Force est de constater qu’un délai de plus de deux ans s’est écoulé entre la date de dépôt des conclusions de l’URSSAF du Languedoc-[Localité 6] le15 décembre 2020 et la première diligence qui a suivi, soit la demande de réinscription de l’affaire, le 08 janvier 2025.
Contrairement à ce que soutient M. [B] [C], le point de départ du délai de péremption de deux ans est déterminé par la dernière diligence d’une partie et non par la décision de radiation.
Il convient, dans ces conditions, de constater la péremption de la présente instance.
Sur l’amende civile :
Aux termes de l’article 32-1 du code de procédure civile, 'celui qui agit en justice de manière dilatoire ou abusive peut être condamné à une amende civile d’un maximum de 10 000 euros, sans préjudice des dommages-intérêts qui seraient réclamés'.

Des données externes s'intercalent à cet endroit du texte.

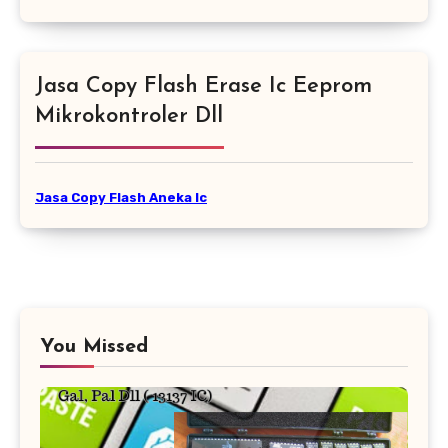
Jasa Copy Flash Erase Ic Eeprom
Mikrokontroler Dll
Jasa Copy Flash Aneka Ic
You Missed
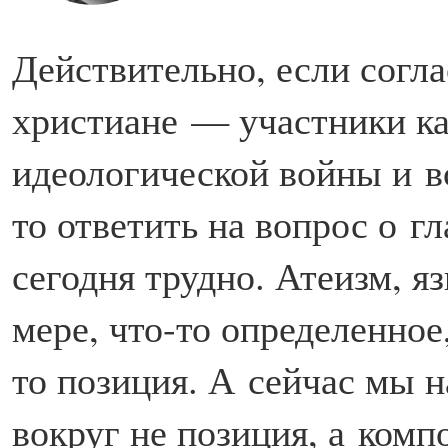
Действительно, если согла
христиане — участники ка
идеологической войны и в
то ответить на вопрос о г
сегодня трудно. Атеизм, я
мере, что-то определенное,
то позиция. А сейчас мы н
вокруг не позиция, а комп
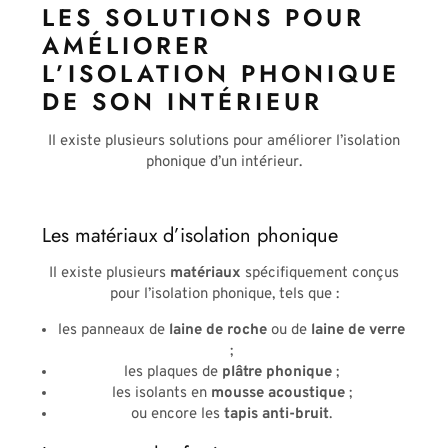
LES SOLUTIONS POUR
AMÉLIORER
L’ISOLATION PHONIQUE
DE SON INTÉRIEUR
Il existe plusieurs solutions pour améliorer l’isolation
phonique d’un intérieur.
Les matériaux d’isolation phonique
Il existe plusieurs
matériaux
spécifiquement conçus
pour l’isolation phonique, tels que :
les panneaux de
laine de roche
ou de
laine de verre
;
les plaques de
plâtre phonique
;
les isolants en
mousse acoustique
;
ou encore les
tapis anti-bruit
.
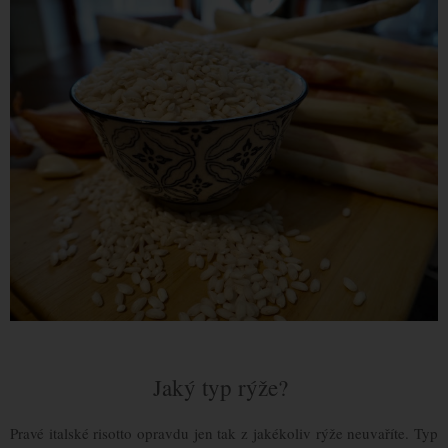
Jaký typ rýže?
Pravé italské risotto opravdu jen tak z jakékoliv rýže neuvaříte. Typ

Le moyen invoqué par l'[10] selon lequel M. [B] [C] multiplie les recours, en invoquant systématiquement les mêmes arguments, pour ne pas payer les cotisations légalement dues ne suffit pas à caractériser une faute faisant dégénérer en abus le droit d’agir en justice.
Il convient par conséquent de débouter l'[10] de sa demande tendant à voir condamner M. [B] [C] à une amende civile.
Sur les dépens :
M. [B] [C], partie perdante, supportera les dépens de l’instance.
Sur l’article 700 du code de procédure civile :
L’équité ne commande pas de faire application des dispositions de l’article 700 du code de procédure civile en l’espèce.
PAR CES MOTIFS
La cour, statuant publiquement, en matière de sécurité sociale, par arrêt contradictoire et en dernier ressort ;
Constate la péremption et l’extinction de la présente instance,
Déboute l'[10] de sa demande tendant à voir condamner M. [B] [C] à une amende civile,
Juge n’y avoir lieu à application de l’article 700 du code de procédure civile,
Condamne M. [B] [C] aux éventuels dépens de l’instance.
Arrêt signé par le président et par la greffière.